Eventually, we were prompted to start our engines and our row of bikes and quad-runners made their way down the ramp and back onto solid ground.

Welcome to Newfoundland!

The Ride

There was a thin veil of cloud cover above us as we rode away from the harbor. It was almost sunny. The temps were only in the mid 60ºF range, but nearly anything was better than rain.

From my shipboard search for cell signal, I’d been able to see the forecast: a front was coming through this afternoon and would give all of eastern Newfoundland a decent bath. Consequently, whatever we wanted to see/do today, needed to happen before 2pm. Lucky for us, we were less than 90 minutes from our hotel in St. Johns and had left the ship eight (8) minutes before our scheduled arrival time.

At first blush, the landscape of Newfoundland looks similar to Maine back in the United States. Lots of forest over a rolling landscape. Within 20 miles of travel, you begin to notice the differences. The forests here are a little more sparse, like they are when you near the tree line. The ground cover is more rocky here; rock outcroppings seem to be scattered nearly everywhere. There are lots inland lakes, which locally seem to be referred to as ponds.

About 20 miles away from the ferry, we finally broke away from the congestion caused by the ferry traffic and could keep up a decent pace. Soon enough, we were turning east on Trans Canada 1 towards St. Johns.

The GPS did a good job of routing us through the St. Johns outskirts and directly to the parking lot for our hotel. We checked in, unloaded, and immediately ventured back out to see how much we could visit before the rain came.

Our first stop was Cape Race, the easternmost spit of land on the entire North American continent. It was only about 25 minutes from St. Johns, so we were confident that we could reach it before getting drenched.
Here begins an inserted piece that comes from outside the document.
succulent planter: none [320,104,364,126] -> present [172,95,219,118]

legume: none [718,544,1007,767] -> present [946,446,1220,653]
Having slept through the ferry ride, this was our first glimpse at the expanse of the Atlantic. Admittedly, visibility wasn’t that great given the light fog and low cloud ceiling, but it was still impressive site. You can read more about Cape Spear. We explored around the site a bit, including it’s old World War II gun emplacements and two different lighthouses.

Leaving Cape Spear, we found Rugged Rock Harley-Davidson dealership, where we both elected to buy tshirts.
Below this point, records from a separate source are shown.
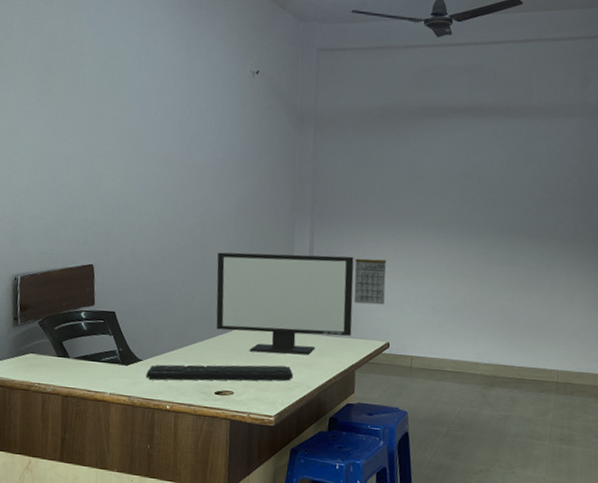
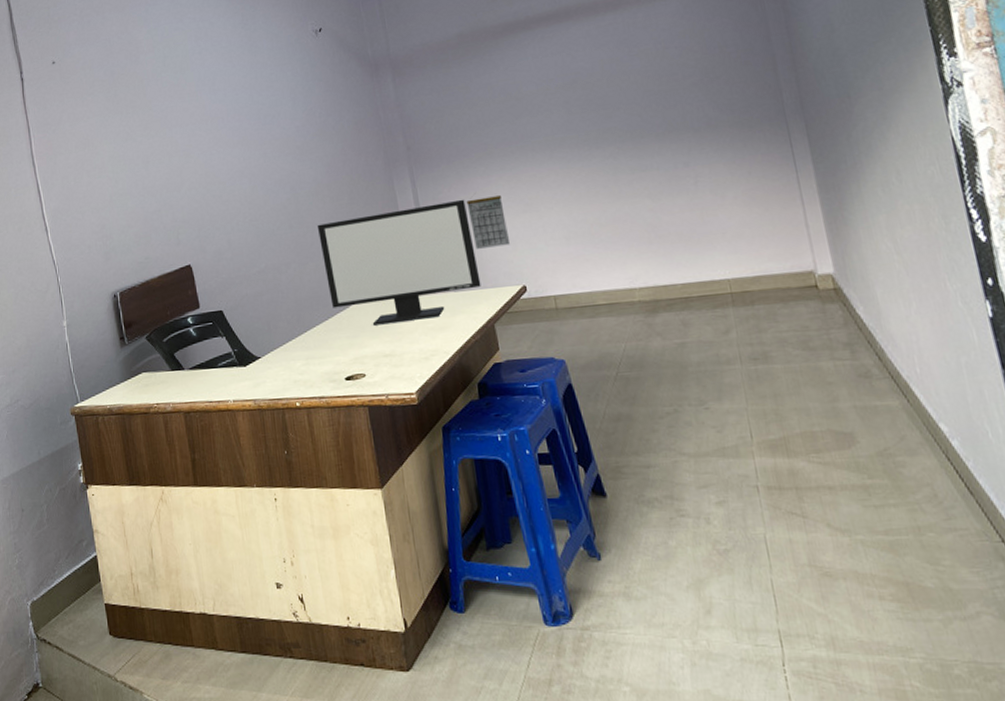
keyboard: present [146,364,294,381] -> none [267,334,428,377]

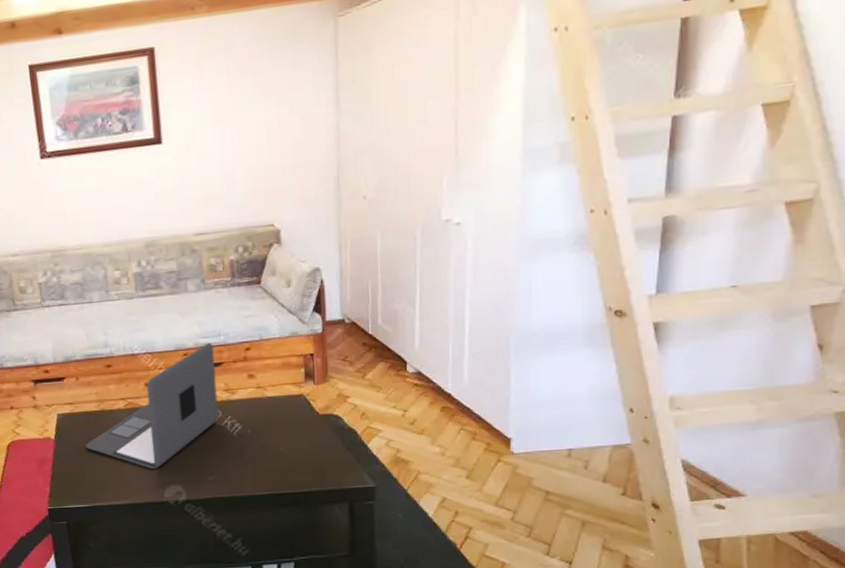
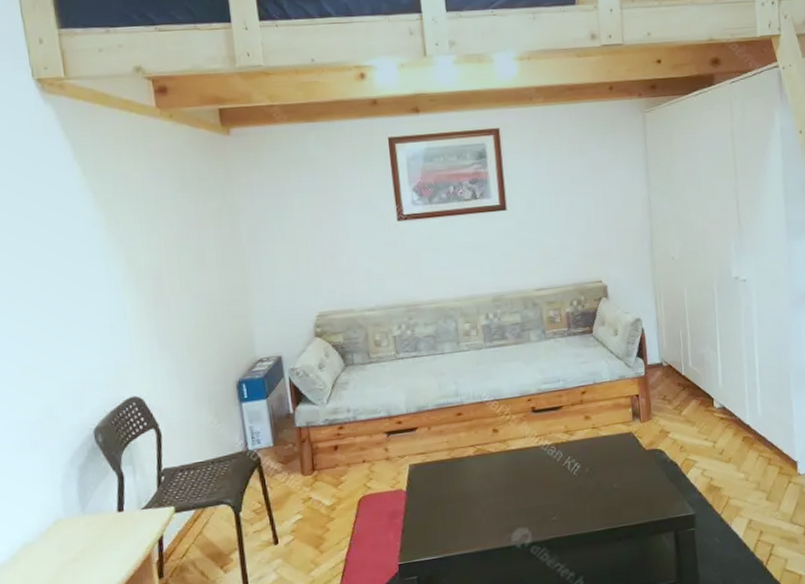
laptop: present [85,343,219,470] -> none [436,388,560,514]

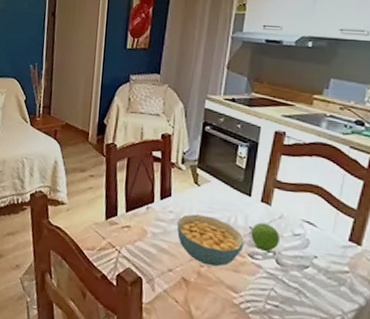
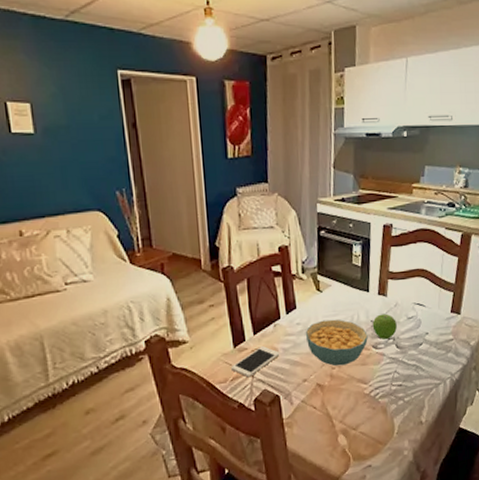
cell phone: none [101,225,149,252] -> present [231,346,280,378]

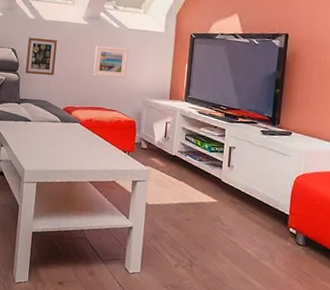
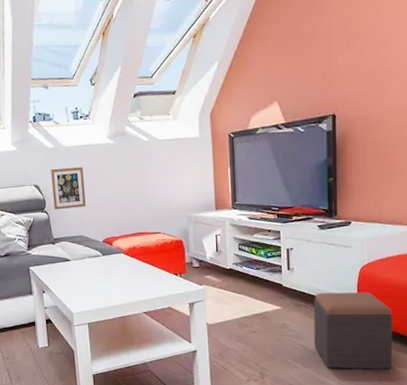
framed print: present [93,45,129,78] -> none [126,161,165,200]
footstool: none [244,193,322,281] -> present [313,292,393,370]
The motorcycle parking area at Rugged Rock Harley-Davidson in St. John’s, Newfoundland. Which two things are not like the others?
The motorcycle parking area at Rugged Rock Harley-Davidson in St. John’s, Newfoundland. Which two things are not like the others?
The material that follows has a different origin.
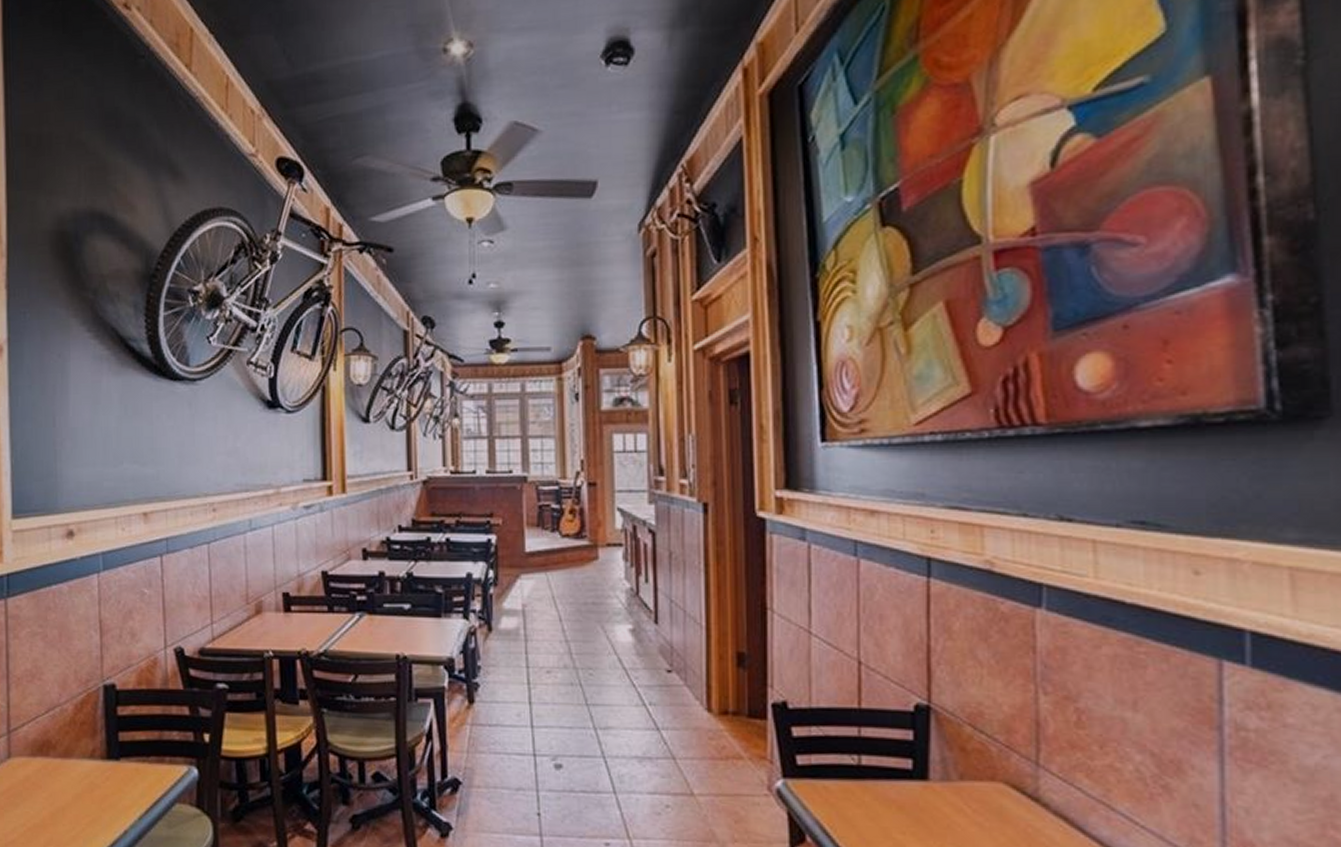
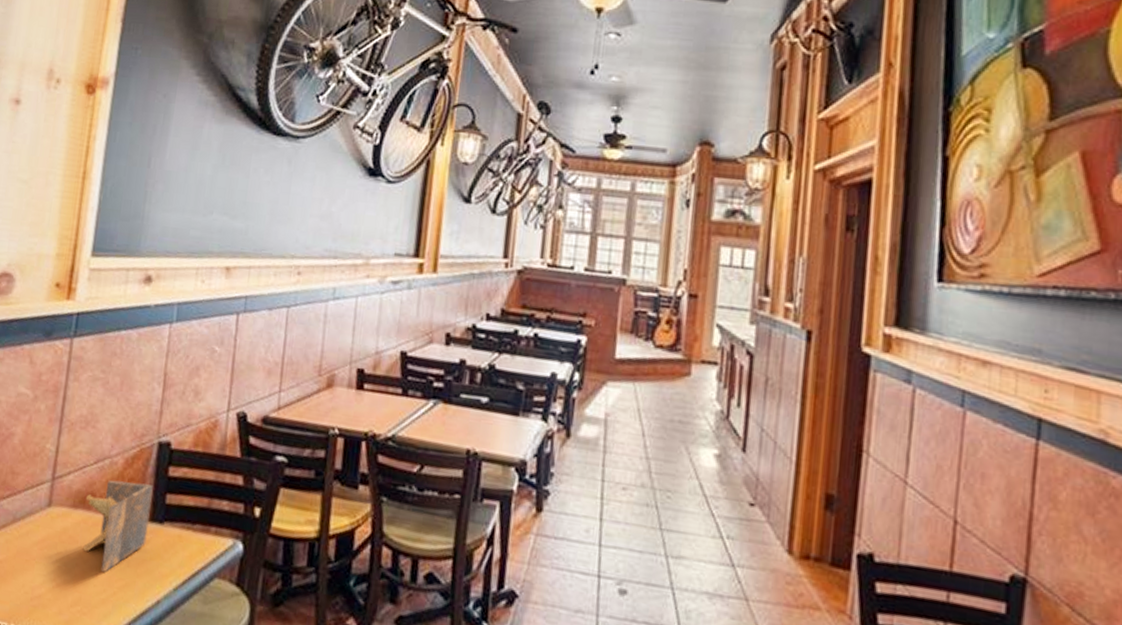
napkin holder: none [42,725,106,811] -> present [83,480,153,572]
Talking to one of the sale-folks, we found out that there is a BMW Motorrad dealer in St. Johns, The Toy Box, so we went there next. It was a tiny dealership, basically half of a yard implement store. Still, Chuck found another t-shirt (they didn’t have my size), and a new base layer top.

Post Ride

With our minutes of dry weather waning, we rode back to the hotel and walked across the parking lot to the Fiona MacCool’s Irish Pub for a bite of lunch.

We hung out at the room for several hours before venturing out for more food. Are friend, who’s a Newfoundland native, suggested the Duke of Duckworth pub because it has great fish and chips, and because it’s been a pub since the 1700s. Given the continuing rain, we called a cab for the miles downtown. He dropped us off in front of a eight-foot wide alley between buildings, halfway down this alley was a door under an awning; this was our destination.

The only problem was the chalkboard sign in front of the door that stated kitchen hours as 11am-8pm.

It was 8:30pm. Crap.

Lucky for us, the neighboring establishment, directly across the alley, also served dinner: Magnum & Steins. While the place was small, only five tables, one was open and we were seated immediately. We were boring and ordered the same thing: a small portion of the fish soup and a serving of fish & chips. The fish soup was amazing and the small portion would have been enough for an entire meal. The fish & chips was also quite good, though I couldn’t eat too many of the chips since I was already about to burst.

We’ll have to try the Duke of Duckworth again tomorrow night.


Here’s our track for the day, not including the taxi ride to downtown, all with the normal altitude overlay.


Weather-permitting, we’ll venture around the Avalon peninsula of Newfoundland, returning to St. Johns for a second night.